## [Work request]
Set down the rows word for word, starting at the line that contains "Last updated 11 March 2025" and ending at the end of the rows. Leave the pictures out of your answer.

Data for this exercise Start Marker

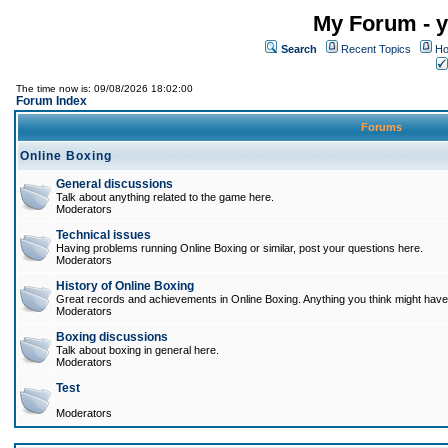
My Forum - y
Search
Recent Topics
Ho
The time now is: 09/08/2026 18:02:00
Forum Index
Forums
Online Boxing
General discussions
Talk about anything related to the game here.
Moderators
Technical issues
Having problems running Online Boxing or similar, post your questions here.
Moderators
History of Online Boxing
Great records and achievements in Online Boxing. Anything you think might have 
Moderators
Boxing discussions
Talk about boxing in general here.
Moderators
Test
Moderators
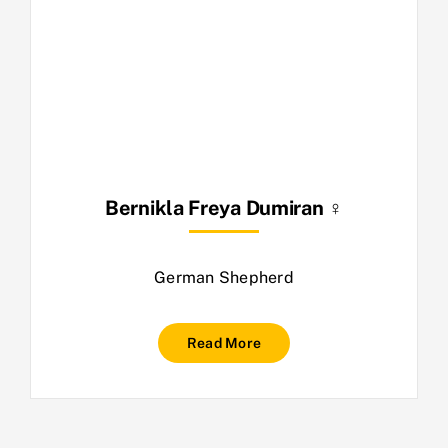
Bernikla Freya Dumiran ♀
German Shepherd
Read More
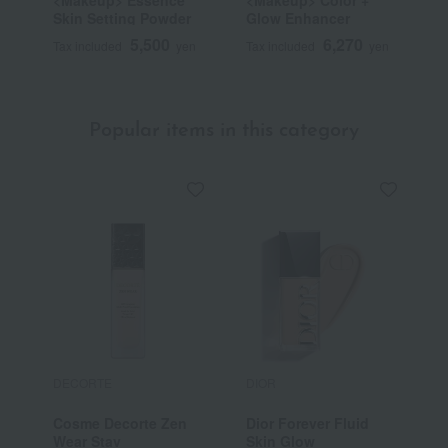
<Makeup> Essence
<Makeup> Color +
<
Skin Setting Powder
Glow Enhancer
S
F
5,500
6,270
Tax included
yen
Tax included
yen
T
Popular items in this category
DECORTE
DIOR
E
Cosme Decorte Zen
Dior Forever Fluid
D
Wear Stay
Skin Glow
P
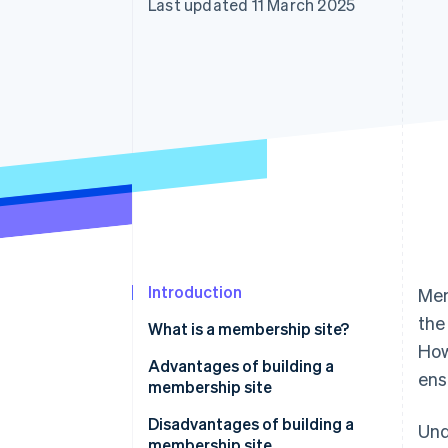
Last updated 11 March 2025
Accelerated checkout
Financial Connections
Linked financial account data
Introduction
Mem
the
What is a membership site?
How
Advantages of building a
ens
membership site
Access privileges for members
Disadvantages of building a
Und
only
membership site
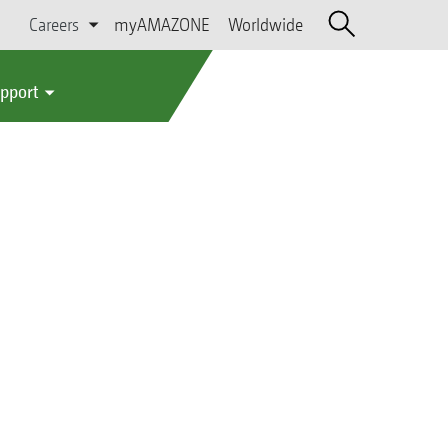
Careers
myAMAZONE
Worldwide
upport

Data for this exercise End Marker

## [Problem solution]
Last updated 11 March 2025
Accelerated checkout
Financial Connections
Linked financial account data
Introduction
Mem
the
What is a membership site?
How
Advantages of building a
ens
membership site
Access privileges for members
Disadvantages of building a
Und
only
membership site
Careers
myAMAZONE
Worldwide
upport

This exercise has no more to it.